Even in such a case, there are better alternatives, like the Croatian band Mischosen who take the Summoning influence and channel it into something more innovative. This is unfortunate, as there are positive qualities to Kinstrife & Blood, if only skin deep. The logo and cover art here are wonderful, promising a natural mysticism and acknowledgment of the life/death cycle. Balam is normally a talented individual, vocalist for the amazing Australian black super-group Nazxul, also involved with Pestilential Shadows and Rift. To his credit, he does a fairly apt impersonation of the Austrians, channeling the same morose through steady repetition and slowly shifting rhythmic patterns, but it never quite summits that hurdle of cheapness that soils the spirit when you know the band you are listening to is simply biting off a forebear, a little too much.

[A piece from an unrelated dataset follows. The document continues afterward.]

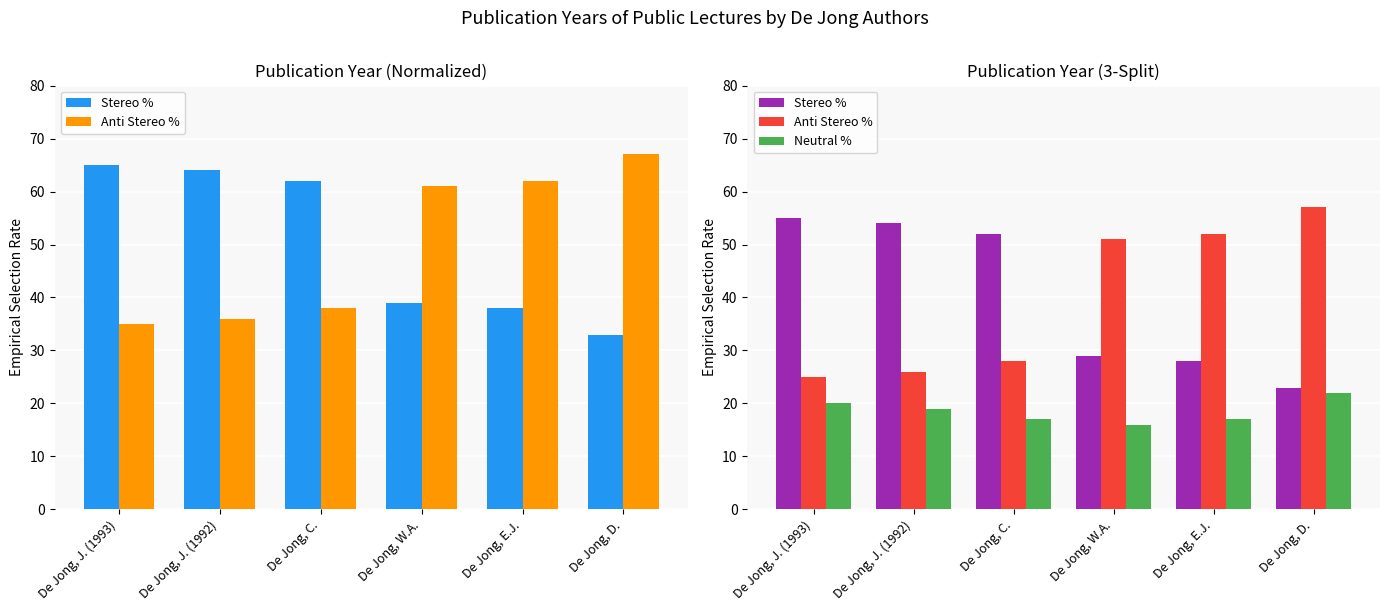

What is the spread (max minus min) of values at De Jong, J. (1993)?

35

"On Paths Long Forgotten..." itself is but a minute length teaser/march that heralds one of the four primary compositions, ranging from 7-10 minutes in length. "The Bronze Army" uses wet and synthesized horns and slowly arching, longing guitar lines to create an acceptable epic for battle, but the thrills run out after only a few minutes, since not a single shift in the song comes close to the opening rhythm, and you could randomly play any track from Stronghold or Let Mortal Heroes Sing Your Fame and become more immersed. In title alone, "Grey Lands" seems to channel a Summoning Influence ("Grey Heavens", "The Passing of the Grey Company"), and once again we feel that Kinstrife & Blood simply feels hollow. The situational and compositional awareness that is carefully built with each Summoning track is void here into the bare minimum of effort, a minimalist approach that shares the same spirit, but not the same ultimate effect.
"As Hawk Flies Over Embattled Waters" is nearly 10 minutes long, and of all the tracks On Paths Long Forgotten... it is the most engrossing, simply due to the repetition working itself upon the psyche, and "The Walking Dead Amongst the Fog" does have a suitable slow chug to its guitars which mirrors the subject matter, but these bits feel too late to really save the album from its lapse 'been there before' vibes, and there is simply nothing here to recommend over anything the Austrians have ever released. Considering that the flawless and iconic Oath Bound was released this very same year, there is no purpose in choosing the student over the master, and Kinstrife & Blood very soon sinks to obscurity. Perhaps Balam will one day revisit this work and create a tangent to its influence rather than a cloning process, but he's busy with far better projects than this, so I will not hold my breath.